#### [Data]
[Start of section]

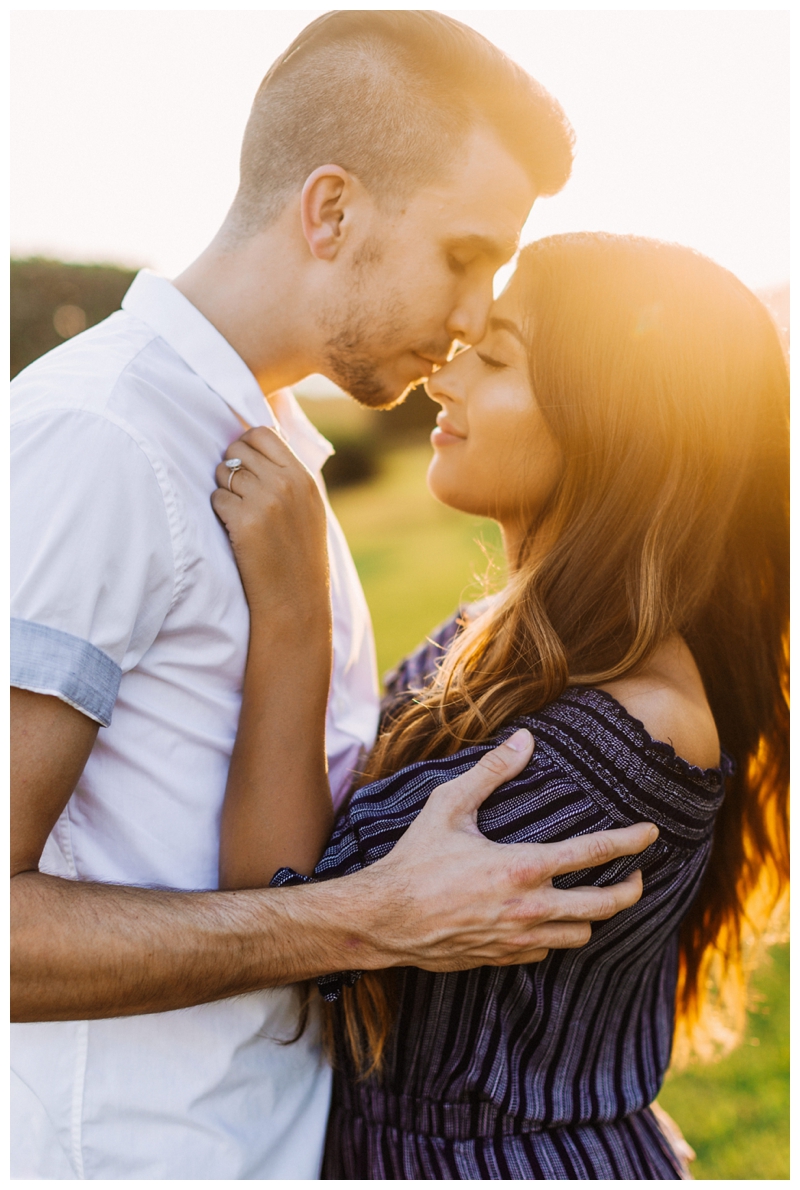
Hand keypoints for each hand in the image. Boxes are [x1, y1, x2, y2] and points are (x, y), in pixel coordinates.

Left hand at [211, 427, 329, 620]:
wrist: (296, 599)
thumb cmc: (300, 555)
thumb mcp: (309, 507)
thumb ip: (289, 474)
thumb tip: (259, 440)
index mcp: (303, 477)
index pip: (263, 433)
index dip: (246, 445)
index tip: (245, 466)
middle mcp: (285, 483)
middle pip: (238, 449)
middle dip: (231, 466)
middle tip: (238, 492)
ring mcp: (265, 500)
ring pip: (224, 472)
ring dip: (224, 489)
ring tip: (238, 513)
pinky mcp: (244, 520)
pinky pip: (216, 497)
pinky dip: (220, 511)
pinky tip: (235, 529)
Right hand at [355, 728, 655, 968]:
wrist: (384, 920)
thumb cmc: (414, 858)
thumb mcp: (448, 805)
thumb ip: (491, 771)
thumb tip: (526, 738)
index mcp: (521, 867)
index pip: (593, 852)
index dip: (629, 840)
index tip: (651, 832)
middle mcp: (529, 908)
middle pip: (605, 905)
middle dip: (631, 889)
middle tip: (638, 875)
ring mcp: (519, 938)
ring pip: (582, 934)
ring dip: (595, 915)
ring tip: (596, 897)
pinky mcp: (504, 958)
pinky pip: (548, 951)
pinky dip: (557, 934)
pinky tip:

[End of section]

Write out every line from the data above that includes "ring".

ring mcp: (265, 500)
ring pip: (224, 472)
ring dip: (224, 489)
ring tip: (238, 513)
ring mcp: (519, 938)
ring pip: (582, 934)
ring dip: (595, 915)
ring tip: (596, 897)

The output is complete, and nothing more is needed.